Hein and Baxter also explore what they call an ‘Ambassador’ probe. Here we’re in territory that dates back to Ronald Bracewell, who thought that a sufficiently advanced civilization could send out probes that would remain in a target stellar system until activated by its detection of technologies on a nearby planet. A number of advantages emerge when contrasted with the idea of long-range communications between stars:

A local probe would allow rapid dialogue, compared to an exchange of EM signals which might last millennia. The probe might even be able to contact cultures lacking advanced technology, through recognizing surface structures for example [11]. And if technological cultures are short-lived, a probe, if robust enough, can simply wait at a target star for a culture ready for contact to emerge – like the Monoliths of Clarke’s 2001 [32]. In Bracewell’s model, the probe would need to be capable of distinguishing between local signal types, interpreting incoming data, and of achieving dialogue in local languages in printed form – perhaps through the use of an animated dictionary mediated by television exchanges. In terms of message content, perhaps it would discuss advances in science and mathematics with us, or ‘write poetry or discuss philosophy’…

Are we in ‘Prime Directive’ territory here? Obviously we do not want to harm the local culture; there are planetary protection protocols to consider, and issues we’ve looked at before in terms of METI — Messaging Extraterrestrial Intelligence. The need for complex policy discussion before such probes could ever be launched is obvious. Clarke’s ‘Starglider’ probe (from The Fountains of Paradise) comes to mind, a visitor from another system that uses language skills acquired by radio leakage to begin exchanging information with humans.

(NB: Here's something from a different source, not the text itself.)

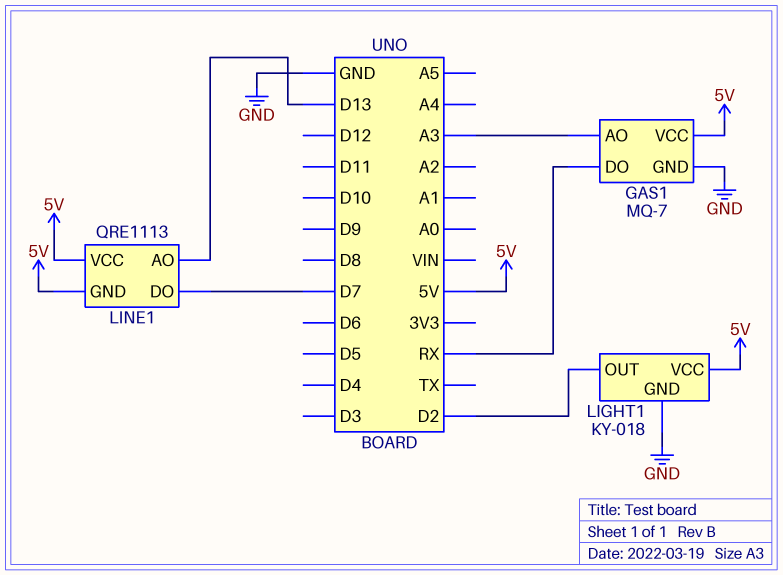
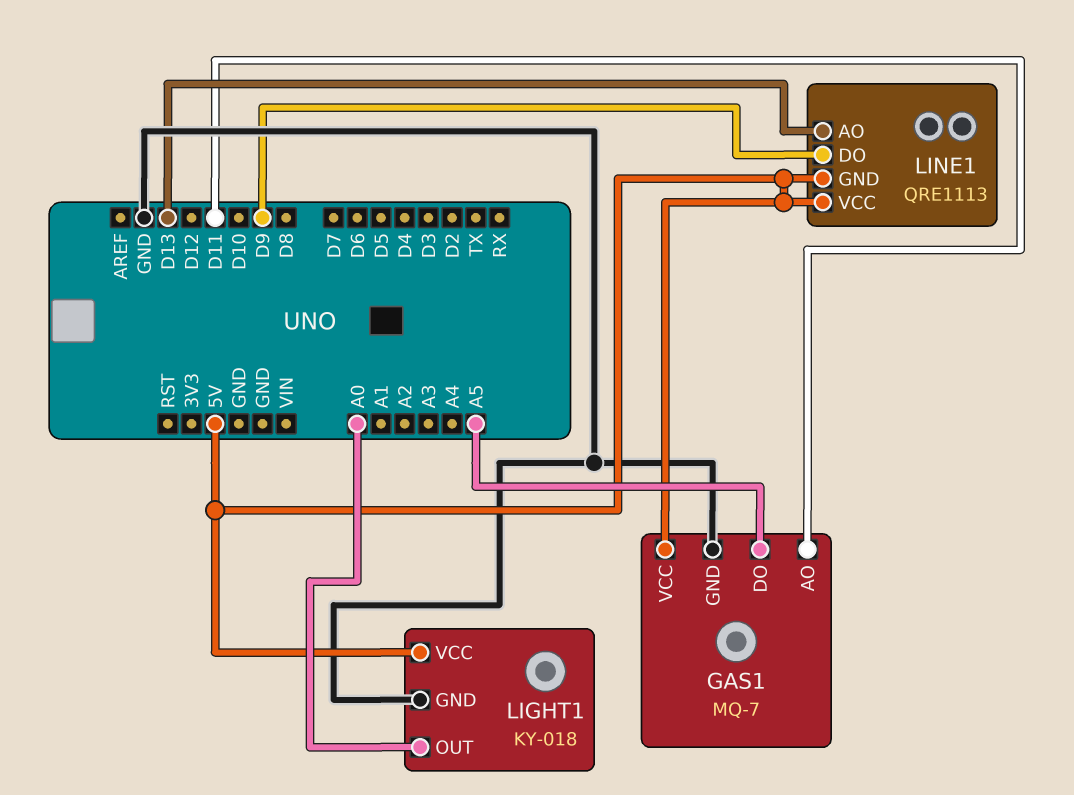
GAS1 pin AO: A3 -> D11
GAS1 pin DO: RX -> A5
LIGHT1 pin OUT: D2 -> A0
LINE1 pin DO: D7 -> D9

Having run through their taxonomy, Hein and Baxter’s concept for a generic artificial intelligence probe, discussed earlier, assumes that future human-level AGI would consume as much energy for operations as the equivalent energy for simulating a human brain. Heat rejection turns out to be a major issue, as it is for supercomputers today, requiring the large radiators of the generic design. Protection from galactic cosmic rays during cruise, radiation-hardened electronics and self-healing technologies in hardware and software are a given for interstellar missions.

Frank Tipler, among others, has looked into the possibility of mind-uploading, which could theoretically take human intelligence along for the ride to the stars and, given the lack of biological crew, propel the colonization of the galaxy. Ray Kurzweil has gone even further,by suggesting that nano-probes of the Freitas variety might traverse wormholes for journeys across the universe. Such ideas are mind-bending (plenty of science fiction plots here), but it’s clear that given the length of the journeys we contemplate, finding non-biological agents to perform such missions will continue to occupy researchers at the boundaries of computation.

The paper is Hein & Baxter, “Artificial Intelligence for Interstellar Travel,” submitted to JBIS (preprint).